Una sirvienta le trasladó un mensaje del señor de que bajara para cenar. Elena se miró en el espejo y se recogió el pelo con un lazo al recordar que a él le gustaba el cabello suelto. Antonio Cifuentes estaba leyendo la prensa en un sillón de mimbre. Los rayos del sol penetraban a través de la vidriera e iluminaban la estancia, y el olor dulzón a las flores recién cortadas que adornaban un jarrón infundían una agradable calidez a los sentidos.
– Buenos tardes. ¿Cómo te encuentras hoy? -dijo él levantándose con amabilidad.
Vestía de manera informal y su cabello lacio le caía suelto sobre la frente; estaba distinto, esta vez no lo había peinado hacia atrás inmovilizándolo con algún producto. Se dirigía a ella con un aire relajado y amable, ni un asomo de aquella altiva y menospreciante mirada de los primeros días.
– Mucho mejor. Gracias. He dormido muy bien esta noche.
– Ahora debes cenar, sé que no comes demasiado.
– ¿Te preocupa mi salud? -replicó con sarcasmo.
– Por supuesto. Eres mi invitada. Todo el personal de la casa está a tu servicio.
– ¿Incluso el guardián que vigila la puerta?
– Él también. Ya he sido informado de vuestra conversación de esta mañana… -Durante unos segundos la mirada de Antonio se posó en ella en silencio-. Te considero una persona inteligente y sensata. Sé que no cometerás nuevos errores.
Elena apartó la vista, intimidada por aquella velada amenaza.
– No pienso renunciar a recuperar mi vida ni voy a aceptar con sumisión las condiciones que me has impuesto; tengo derecho a aspirar a mi libertad -replicó con rebeldía.
– Debes hacer un esfuerzo para adaptarte a esta nueva situación.
– Me niego a asumir que esto me está pasando a mí, quiero creer que es un espejismo, que todo volverá a ser como antes, que pronto despertaré de esta pesadilla.
– Tienes que afrontarlo, Elena, debes mirar hacia delante, hacia el futuro.
– ¿Futuro? -replicó enojada-. ¿Qué futuro? ¿Acaso soy libre para tomar alguna decisión o disponer de mí misma? Ahora soy otra persona, una delincuente, vigilada y utilizada como rehén para atrapar a un asesino a quien ni siquiera conozco.

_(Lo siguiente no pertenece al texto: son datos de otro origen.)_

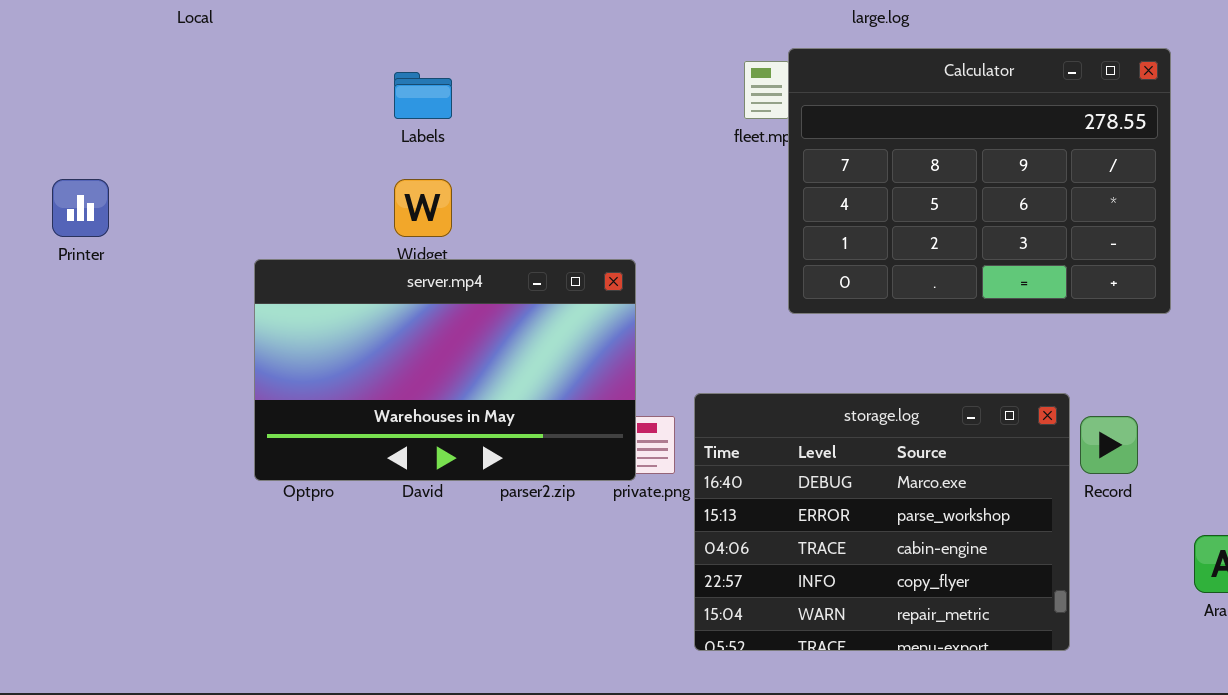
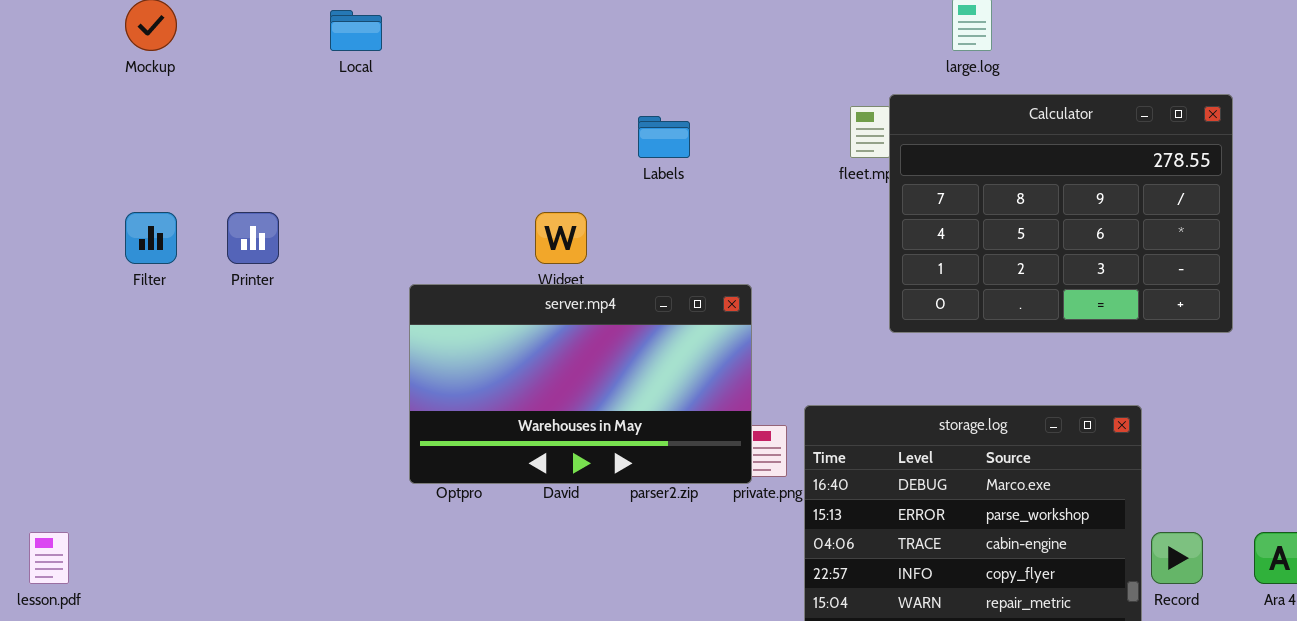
Labels: [394,72,452,119] -> [638,116,690,158], moved
Record: [1080,416,1138,474] -> [1151,532,1203,584], moved

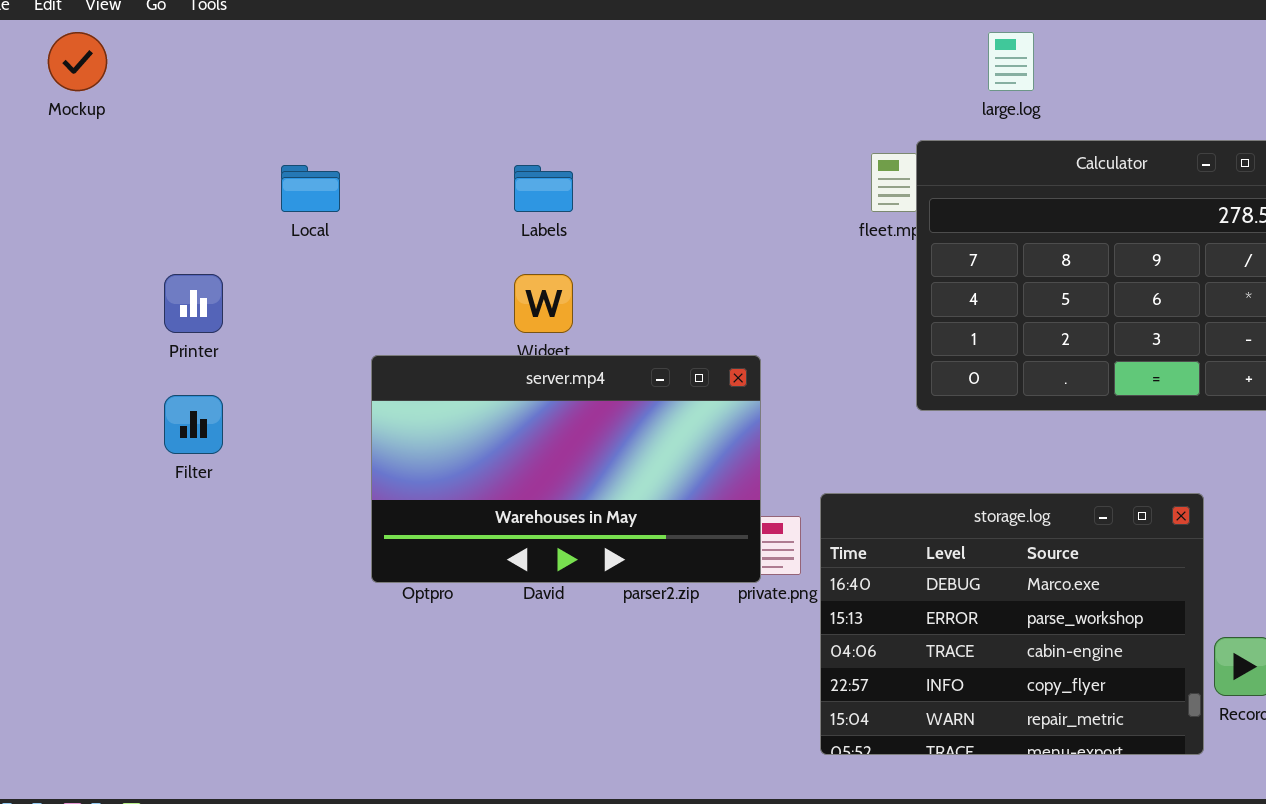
Local: [330,10,382,51] -> [281,165,340,212], moved
Labels: [638,116,690,158] -> [514,165,573,212], moved
Filter: [125,212,177,264] -> [164,395,223,454], moved

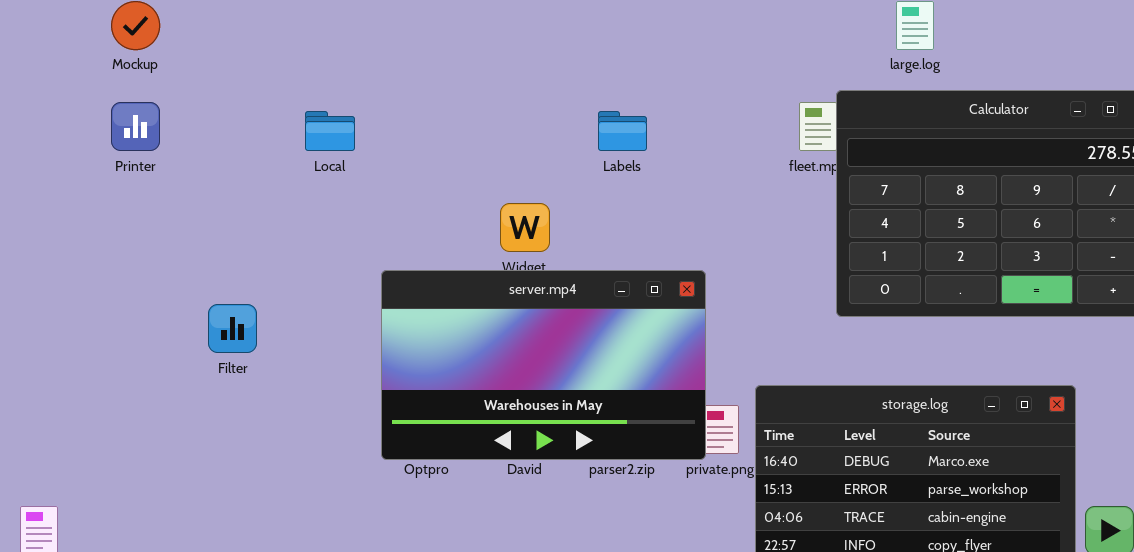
Labels: [514,165,573,212] -> [598,111,647,151], moved
Printer: [164,274,223,333] -> [111,102,160,151], moved

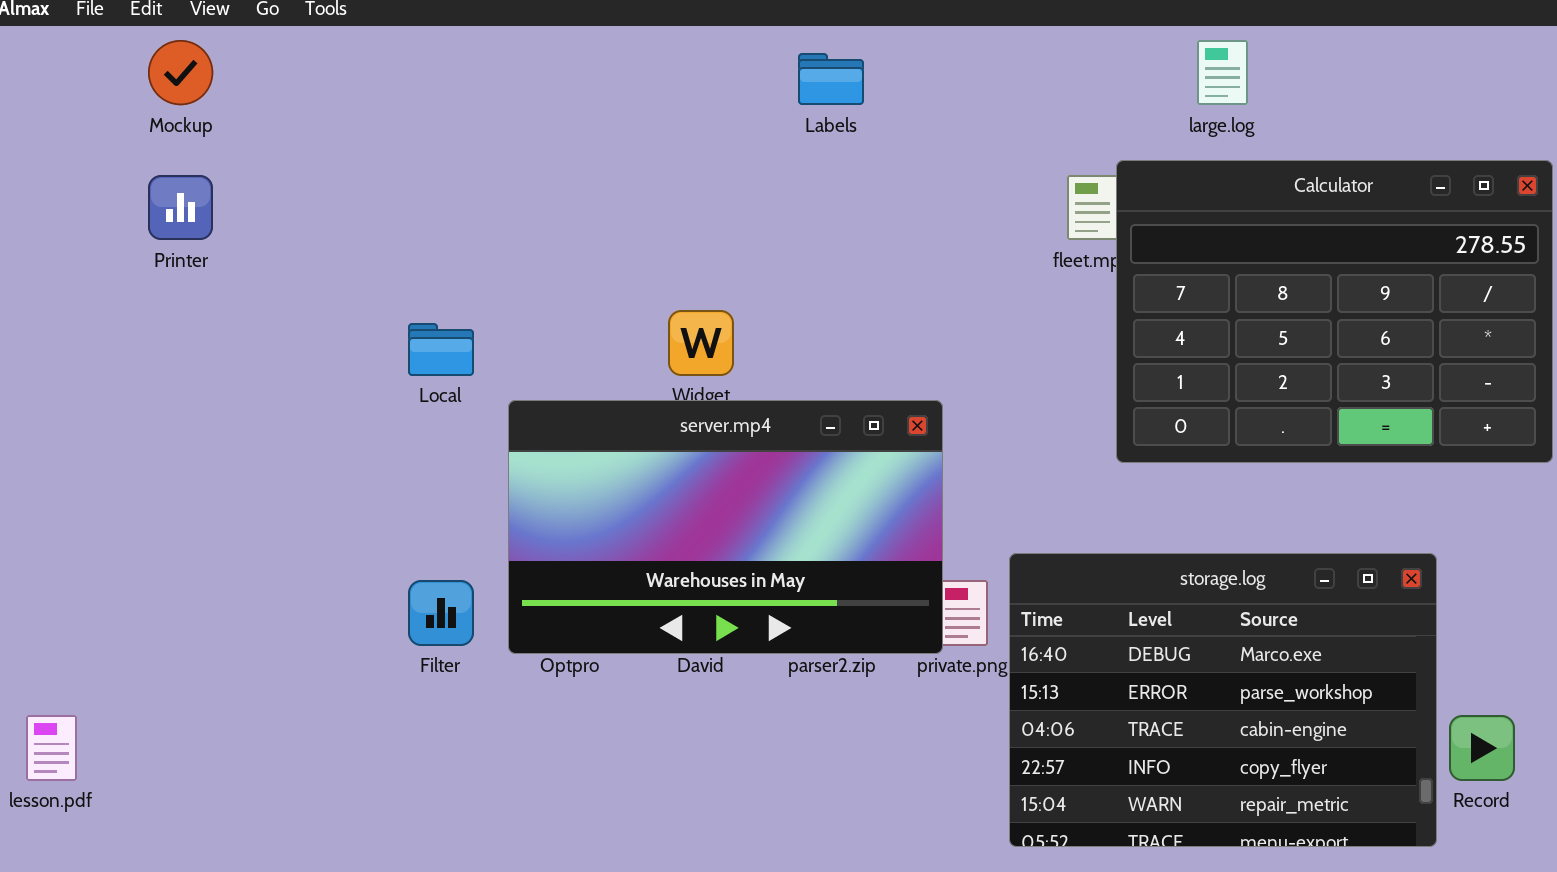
Local: [305,111,355,151] -> [408,323,474,376], moved
Labels: [598,111,647,151] -> [798,53,864,105], moved
Filter: [208,304,257,353] -> [408,580,474,646], moved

– Tú no eres una delincuente -le recriminó con suavidad-. Y no eres responsable de lo que ha ocurrido. No debes identificarte con él.
– ¿Por qué no? Tú ya lo hiciste, y la policía también.
– Cometí un error y me propongo enmendarlo. Nunca volverás a sufrir una humillación semejante, te lo aseguro.
– ¿Por qué ahora cambias de actitud hacia mí?
– Porque creo en ti. No perteneces a su mundo; te he tratado injustamente y quiero ayudarte a superar esta situación.
– ¿A cambio de qué? ¿Tendré que agradecer tu amabilidad de alguna… manera especial? -preguntó sarcástica.
– No voy a pedirte nada, solo tu amistad.
– Yo nunca seré tu amiga -dijo rotunda.
Sus miradas se encontraron durante unos incómodos instantes.
– Como quieras -respondió tranquilo.
Elena quedó atenta a sus ojos, como si lamentase haber llegado demasiado lejos.
– Pero si tengo que ser amable, lo seré -añadió más apaciguada tras un silencio.
– Me conformo con ese cambio de actitud -respondió tratando de sonreír.